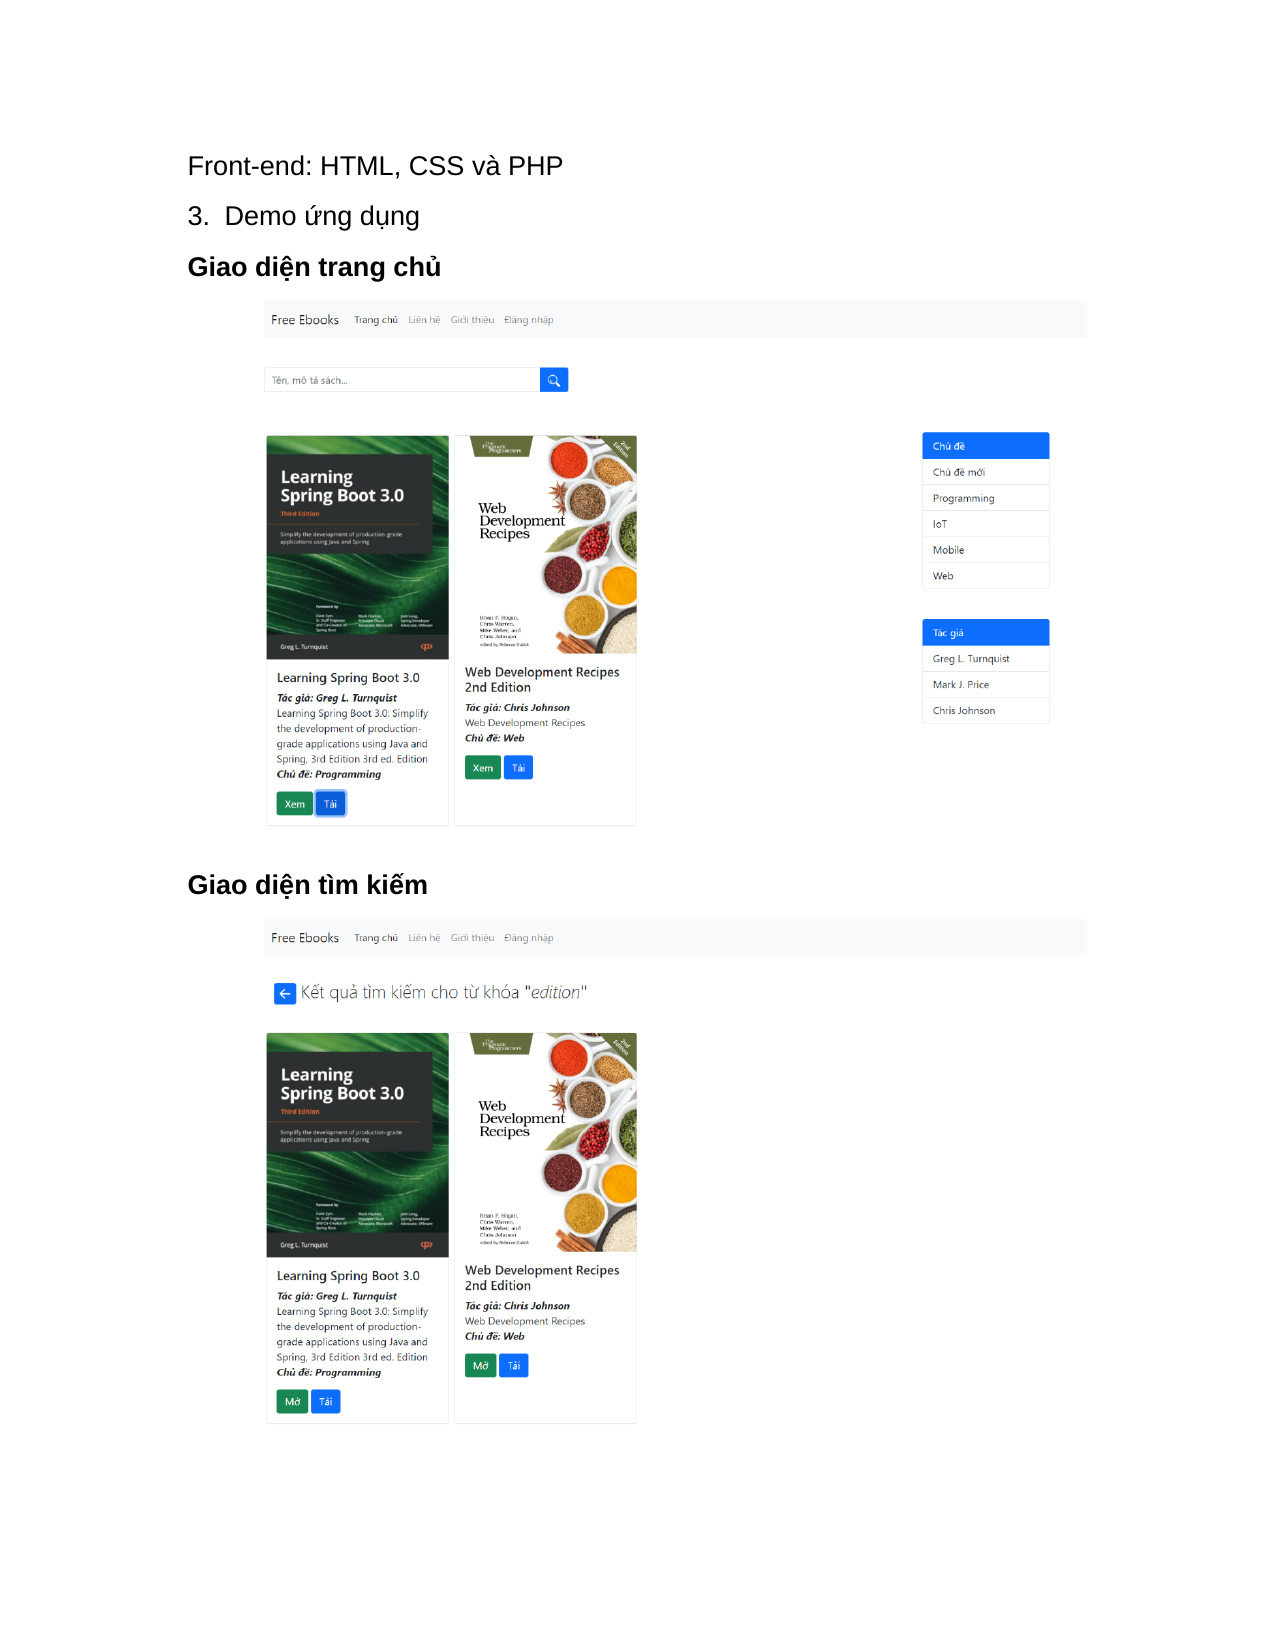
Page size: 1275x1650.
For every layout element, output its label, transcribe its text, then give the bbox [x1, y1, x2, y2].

picture [187, 919, 1163, 1468]
text Giao diện trang chủ [187, 251, 1125, 282]
text Front-end: HTML, CSS và PHP [187, 150, 1125, 181]
text Giao diện tìm kiếm [187, 869, 1125, 900]
list Demo ứng dụng [187, 200, 1125, 232]
picture [187, 301, 1163, 850]
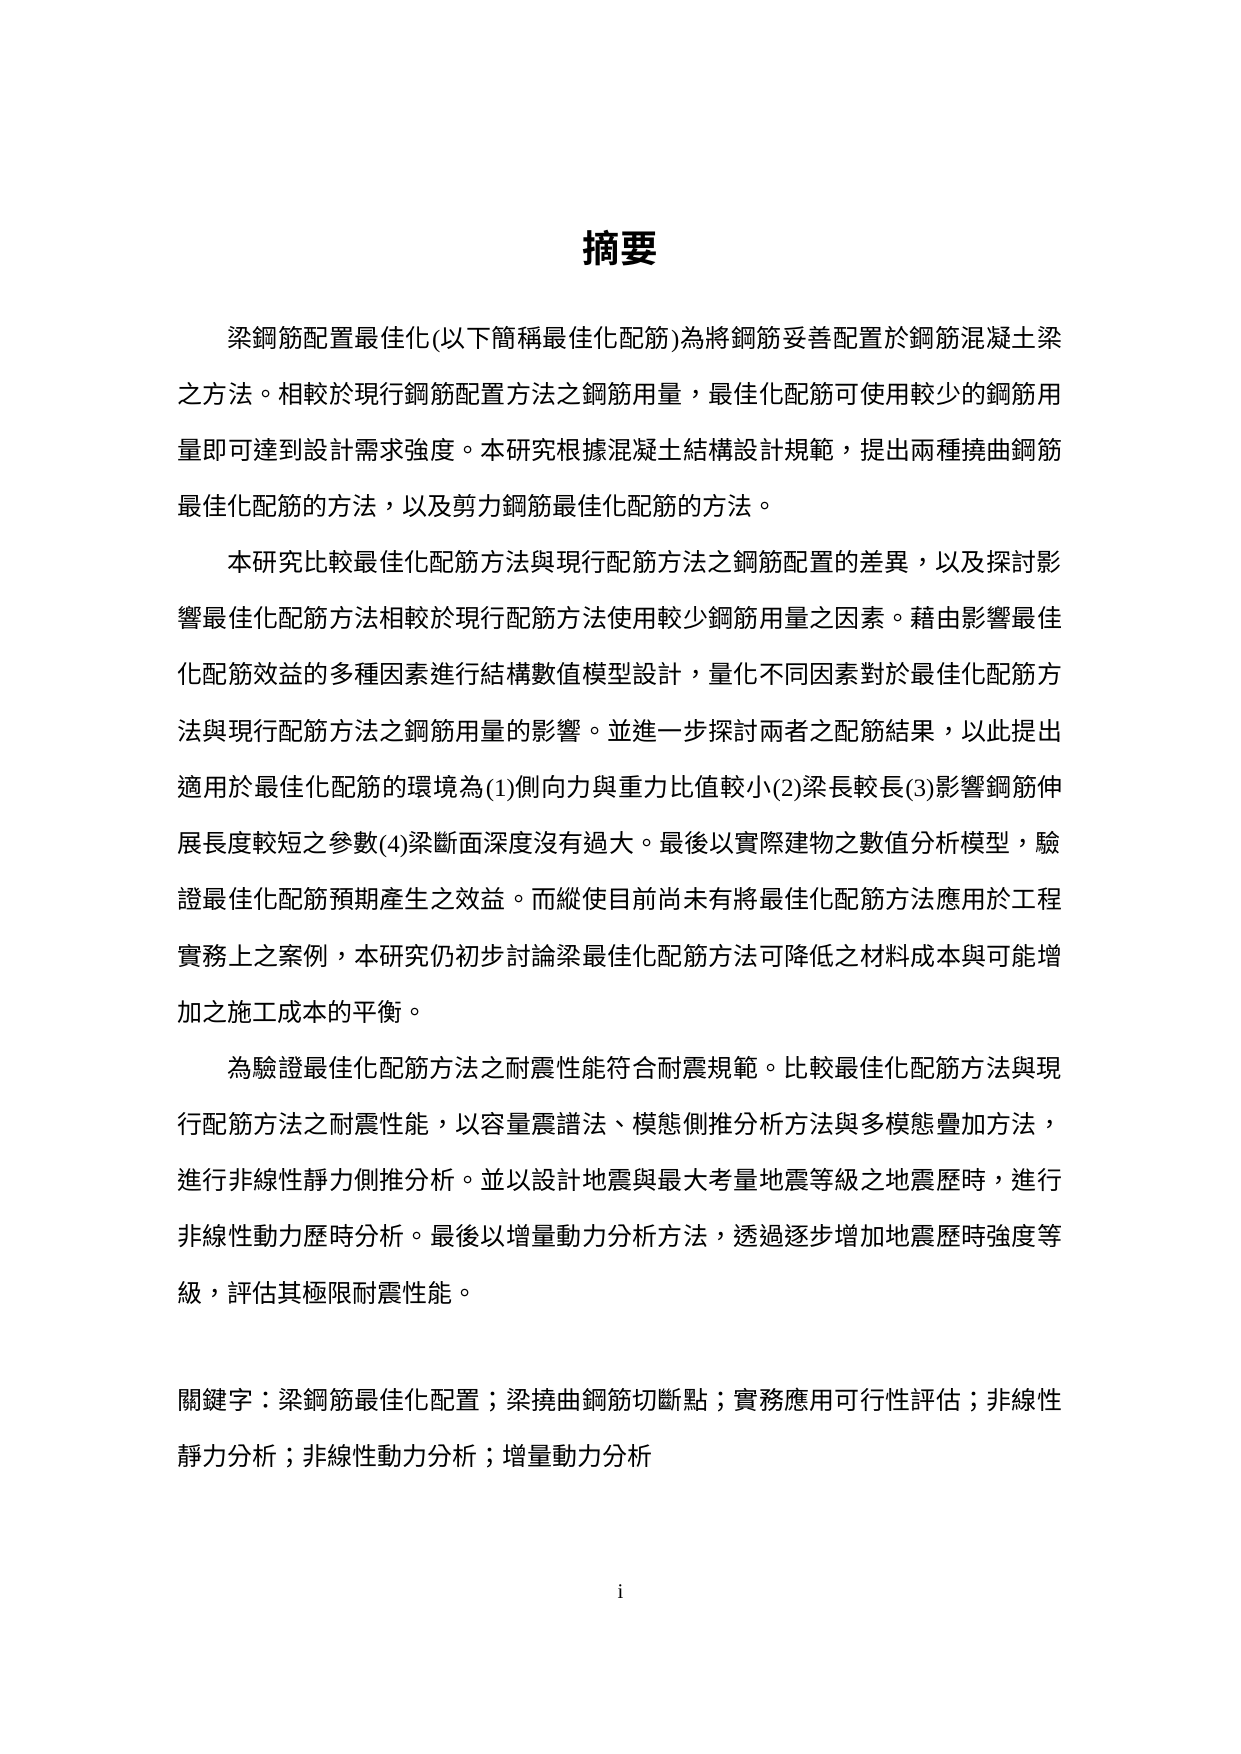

Task prompt: Exactly as written, copy out the listing, but without any pictures.

Output:
Page size: 1275x1650.
For every layout element, output its label, transcribe its text, then give the bbox [x1, y1, x2, y2].

picture [187, 919, 1163, 1468]
text Giao diện trang chủ [187, 251, 1125, 282]
text Front-end: HTML, CSS và PHP [187, 150, 1125, 181]
text Giao diện tìm kiếm [187, 869, 1125, 900]
list Demo ứng dụng [187, 200, 1125, 232]
picture [187, 301, 1163, 850]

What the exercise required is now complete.